The resultant records also will be made available to the Organization of American States’ Columbus Memorial Library, and thereby to all Latin American countries. This constitutes a valuable asset for scholarship throughout Central and South America, where library holdings and access thereto is often uncertain.

Latin America historically has had, and continues to have, a highly fragmented literary structure. Small publishing runs of materials are quite common and limit the availability of material even in their countries of origin. Comprehensive bibliographies of published materials simply do not exist as they do in other areas of the world, and legal mechanisms to ensure that new imprints are reported to, or deposited in, national libraries have functioned fitfully at best. National libraries have been damaged or destroyed in Peru and Nicaragua, making materials outside the country the only extant copies.

The conversion project concentrates on each institution’s particular strengths. For example, the University of Florida’s Caribbean collection reflects nearly 30 years of concentration on collecting West Indies materials. The University of Texas’ Benson Latin American Collection results from a comprehensive collecting policy for over 40 years. The University of California’s materials targeted for this project are extremely strong in nineteenth- and early twentieth-century titles. Yale has one of the oldest Latin American collections in the entire country. Stanford’s initial activity will be in materials from Chile and Colombia.

The project was initiated under the auspices of the Association of Research Libraries’ “North American Program for Coordinated Retrospective Conversion” as one of several discipline-centered projects building toward comprehensive bibliographic automation. Latin American studies was selected as a priority area for conversion, as the various weak features of Latin America’s book trade and bibliographic infrastructure create an especially clear and urgent need. The Seminar on the Acquisition of Latin American Library Materials (SALALM) is deeply concerned with improved access to Latin Americanist research resources, and has offered its support by appointing two liaisons to the project from the University of North Carolina and UC Berkeley.

Several projects currently underway or completed at the University of California, Los Angeles, Tulane University, and the Bancroft Library at UC Berkeley, encompassing nearly 200,000 records, complement these efforts.
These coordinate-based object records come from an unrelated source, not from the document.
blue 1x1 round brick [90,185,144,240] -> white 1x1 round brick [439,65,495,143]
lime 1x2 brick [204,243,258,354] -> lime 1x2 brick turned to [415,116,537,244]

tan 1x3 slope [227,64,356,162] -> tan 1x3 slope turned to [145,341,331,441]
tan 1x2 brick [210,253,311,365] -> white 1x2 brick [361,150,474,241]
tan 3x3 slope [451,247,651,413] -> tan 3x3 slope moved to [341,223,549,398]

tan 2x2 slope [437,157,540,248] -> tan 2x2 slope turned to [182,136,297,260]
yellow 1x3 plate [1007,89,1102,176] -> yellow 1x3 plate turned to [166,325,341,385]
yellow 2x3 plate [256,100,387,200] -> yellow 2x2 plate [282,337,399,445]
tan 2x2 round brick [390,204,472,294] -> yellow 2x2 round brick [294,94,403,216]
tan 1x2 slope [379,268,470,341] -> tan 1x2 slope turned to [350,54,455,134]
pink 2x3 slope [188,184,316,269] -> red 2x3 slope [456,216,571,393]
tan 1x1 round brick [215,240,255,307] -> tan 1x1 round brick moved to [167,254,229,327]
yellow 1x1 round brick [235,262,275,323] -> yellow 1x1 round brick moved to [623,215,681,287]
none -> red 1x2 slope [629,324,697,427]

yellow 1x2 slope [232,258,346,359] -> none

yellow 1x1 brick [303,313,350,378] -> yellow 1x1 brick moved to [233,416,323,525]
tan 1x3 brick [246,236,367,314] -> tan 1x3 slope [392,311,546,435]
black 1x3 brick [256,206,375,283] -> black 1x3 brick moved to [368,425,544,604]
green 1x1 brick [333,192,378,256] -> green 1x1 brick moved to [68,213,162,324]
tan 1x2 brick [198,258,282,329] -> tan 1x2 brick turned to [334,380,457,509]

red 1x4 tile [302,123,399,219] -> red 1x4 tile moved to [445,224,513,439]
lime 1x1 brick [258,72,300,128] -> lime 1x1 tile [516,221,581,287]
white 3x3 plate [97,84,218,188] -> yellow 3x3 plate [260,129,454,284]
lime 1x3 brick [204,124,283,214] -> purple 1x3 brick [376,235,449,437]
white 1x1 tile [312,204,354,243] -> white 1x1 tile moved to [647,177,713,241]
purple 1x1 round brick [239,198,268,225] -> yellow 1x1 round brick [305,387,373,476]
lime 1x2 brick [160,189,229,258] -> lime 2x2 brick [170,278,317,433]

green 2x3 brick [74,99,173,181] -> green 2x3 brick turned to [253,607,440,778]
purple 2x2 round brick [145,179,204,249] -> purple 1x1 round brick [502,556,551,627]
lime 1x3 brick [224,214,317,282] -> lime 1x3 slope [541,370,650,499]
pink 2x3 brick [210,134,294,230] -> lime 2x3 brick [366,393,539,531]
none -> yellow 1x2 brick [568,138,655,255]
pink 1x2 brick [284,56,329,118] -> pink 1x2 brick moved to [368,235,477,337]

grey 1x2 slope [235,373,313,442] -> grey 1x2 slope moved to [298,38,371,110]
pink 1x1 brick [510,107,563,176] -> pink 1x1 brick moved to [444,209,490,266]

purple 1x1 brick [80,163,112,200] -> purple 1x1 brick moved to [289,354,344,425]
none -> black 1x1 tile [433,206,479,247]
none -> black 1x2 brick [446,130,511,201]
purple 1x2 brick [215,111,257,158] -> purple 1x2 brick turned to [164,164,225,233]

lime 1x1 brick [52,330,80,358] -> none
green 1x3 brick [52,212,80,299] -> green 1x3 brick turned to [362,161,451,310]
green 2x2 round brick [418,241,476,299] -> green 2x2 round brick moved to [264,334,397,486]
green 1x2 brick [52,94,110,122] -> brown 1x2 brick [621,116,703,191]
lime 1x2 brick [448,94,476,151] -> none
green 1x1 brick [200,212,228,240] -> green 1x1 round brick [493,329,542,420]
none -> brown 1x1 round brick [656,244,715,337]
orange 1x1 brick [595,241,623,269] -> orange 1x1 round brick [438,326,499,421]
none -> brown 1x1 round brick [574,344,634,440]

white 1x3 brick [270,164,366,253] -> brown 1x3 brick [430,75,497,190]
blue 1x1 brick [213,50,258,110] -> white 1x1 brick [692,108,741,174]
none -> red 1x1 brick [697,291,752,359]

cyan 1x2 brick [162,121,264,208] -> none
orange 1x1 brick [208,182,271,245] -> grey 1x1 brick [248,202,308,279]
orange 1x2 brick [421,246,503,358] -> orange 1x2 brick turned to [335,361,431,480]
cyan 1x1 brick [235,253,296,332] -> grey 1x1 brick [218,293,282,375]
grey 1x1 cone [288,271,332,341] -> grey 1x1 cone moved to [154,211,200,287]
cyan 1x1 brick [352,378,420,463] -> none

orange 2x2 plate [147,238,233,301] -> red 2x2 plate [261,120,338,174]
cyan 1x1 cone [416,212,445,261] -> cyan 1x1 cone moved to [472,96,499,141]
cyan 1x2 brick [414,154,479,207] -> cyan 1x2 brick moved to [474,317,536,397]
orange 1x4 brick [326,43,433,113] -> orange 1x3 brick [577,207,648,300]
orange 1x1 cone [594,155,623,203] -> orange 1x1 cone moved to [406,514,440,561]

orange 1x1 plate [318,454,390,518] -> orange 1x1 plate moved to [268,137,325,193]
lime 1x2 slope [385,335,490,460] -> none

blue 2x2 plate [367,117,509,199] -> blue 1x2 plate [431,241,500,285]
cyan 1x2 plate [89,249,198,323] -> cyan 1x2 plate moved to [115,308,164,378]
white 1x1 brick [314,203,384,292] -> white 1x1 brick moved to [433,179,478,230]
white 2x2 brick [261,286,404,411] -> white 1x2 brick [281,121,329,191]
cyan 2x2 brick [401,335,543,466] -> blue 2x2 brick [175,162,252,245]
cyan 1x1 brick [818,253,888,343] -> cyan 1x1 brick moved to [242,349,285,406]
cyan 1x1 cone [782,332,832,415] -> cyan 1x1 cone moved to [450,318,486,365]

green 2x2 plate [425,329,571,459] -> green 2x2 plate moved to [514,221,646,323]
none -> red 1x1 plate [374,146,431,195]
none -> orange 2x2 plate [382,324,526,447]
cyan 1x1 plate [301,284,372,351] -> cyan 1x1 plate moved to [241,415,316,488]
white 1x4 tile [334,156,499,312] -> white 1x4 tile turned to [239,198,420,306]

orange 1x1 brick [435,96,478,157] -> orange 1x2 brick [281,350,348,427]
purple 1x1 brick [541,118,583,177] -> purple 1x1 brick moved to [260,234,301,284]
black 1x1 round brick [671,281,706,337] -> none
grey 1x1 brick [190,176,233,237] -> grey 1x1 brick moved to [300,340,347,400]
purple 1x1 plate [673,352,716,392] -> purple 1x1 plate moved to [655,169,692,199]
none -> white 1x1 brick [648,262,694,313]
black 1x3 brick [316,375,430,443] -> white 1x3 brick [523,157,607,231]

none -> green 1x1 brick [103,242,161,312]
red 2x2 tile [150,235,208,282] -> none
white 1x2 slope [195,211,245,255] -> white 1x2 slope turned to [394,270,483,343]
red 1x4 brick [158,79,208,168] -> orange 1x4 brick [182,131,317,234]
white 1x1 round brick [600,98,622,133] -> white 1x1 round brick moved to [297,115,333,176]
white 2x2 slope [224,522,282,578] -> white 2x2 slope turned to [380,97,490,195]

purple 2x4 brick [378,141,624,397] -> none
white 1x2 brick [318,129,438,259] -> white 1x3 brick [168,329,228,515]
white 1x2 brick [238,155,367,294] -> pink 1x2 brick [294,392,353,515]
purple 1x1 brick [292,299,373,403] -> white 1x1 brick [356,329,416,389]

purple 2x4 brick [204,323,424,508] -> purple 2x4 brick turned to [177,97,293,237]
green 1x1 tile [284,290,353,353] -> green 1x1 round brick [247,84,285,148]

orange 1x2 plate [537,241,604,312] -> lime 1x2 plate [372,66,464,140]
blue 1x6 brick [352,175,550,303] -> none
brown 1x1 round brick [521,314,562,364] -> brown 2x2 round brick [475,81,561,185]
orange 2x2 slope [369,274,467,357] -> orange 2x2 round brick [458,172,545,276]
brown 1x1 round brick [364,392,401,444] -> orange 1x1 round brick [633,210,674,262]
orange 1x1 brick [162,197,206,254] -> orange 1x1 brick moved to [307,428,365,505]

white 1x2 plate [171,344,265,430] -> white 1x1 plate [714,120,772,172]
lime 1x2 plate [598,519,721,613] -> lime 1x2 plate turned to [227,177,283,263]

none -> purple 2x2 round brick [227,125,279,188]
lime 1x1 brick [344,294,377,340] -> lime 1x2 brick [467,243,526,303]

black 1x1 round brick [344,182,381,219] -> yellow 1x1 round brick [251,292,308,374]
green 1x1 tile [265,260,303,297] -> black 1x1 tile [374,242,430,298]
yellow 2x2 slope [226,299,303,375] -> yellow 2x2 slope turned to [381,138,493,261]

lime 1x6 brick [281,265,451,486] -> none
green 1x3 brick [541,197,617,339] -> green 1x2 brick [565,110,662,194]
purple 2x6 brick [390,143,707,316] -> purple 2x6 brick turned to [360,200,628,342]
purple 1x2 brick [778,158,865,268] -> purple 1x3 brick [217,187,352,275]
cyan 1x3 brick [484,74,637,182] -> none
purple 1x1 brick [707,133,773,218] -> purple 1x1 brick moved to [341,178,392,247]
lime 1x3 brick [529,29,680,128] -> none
In addition, discussions currently are taking place among a number of other academic libraries in addition to the original six participants regarding a third and final year’s project. Though the need is substantial, the structures are now in place to achieve a goal which will benefit scholars of Latin America throughout North America and beyond. Six major universities are committed to a success for scholarship by the 500th anniversary of Columbus’ landfall in the Western Hemisphere.

ILL librarians in Massachusetts academic libraries are now wired

An innovative document delivery system linking eleven Massachusetts Public Higher Education Libraries was installed this year. Nine PC-based facsimile and two Group III telefacsimile machines provide for the electronic transmission of periodical articles and other documents to interlibrary loan borrowers. Graphics scanners are used to digitize the material before it is sent.

An integral part of the new system is the Massachusetts State Board of Regents Computer Network, which serves the libraries. Each PC is connected to both the X.25 data communication network and regular telephone lines for outside fax. The fax machines are capable of transmitting both digital and analog signals.

Grant funding for the system was obtained by Ben Franckowiak, director of the University of Lowell Libraries. Other participating institutions are the University of Massachusetts (Worcester, Boston, and Amherst campuses), Southeastern Massachusetts University, Bridgewater State College, Fitchburg State College, Framingham State College, Salem State College, Mt. Wachusett Community College, and Berkshire Community College. Other public academic libraries in Massachusetts will join the system in the future.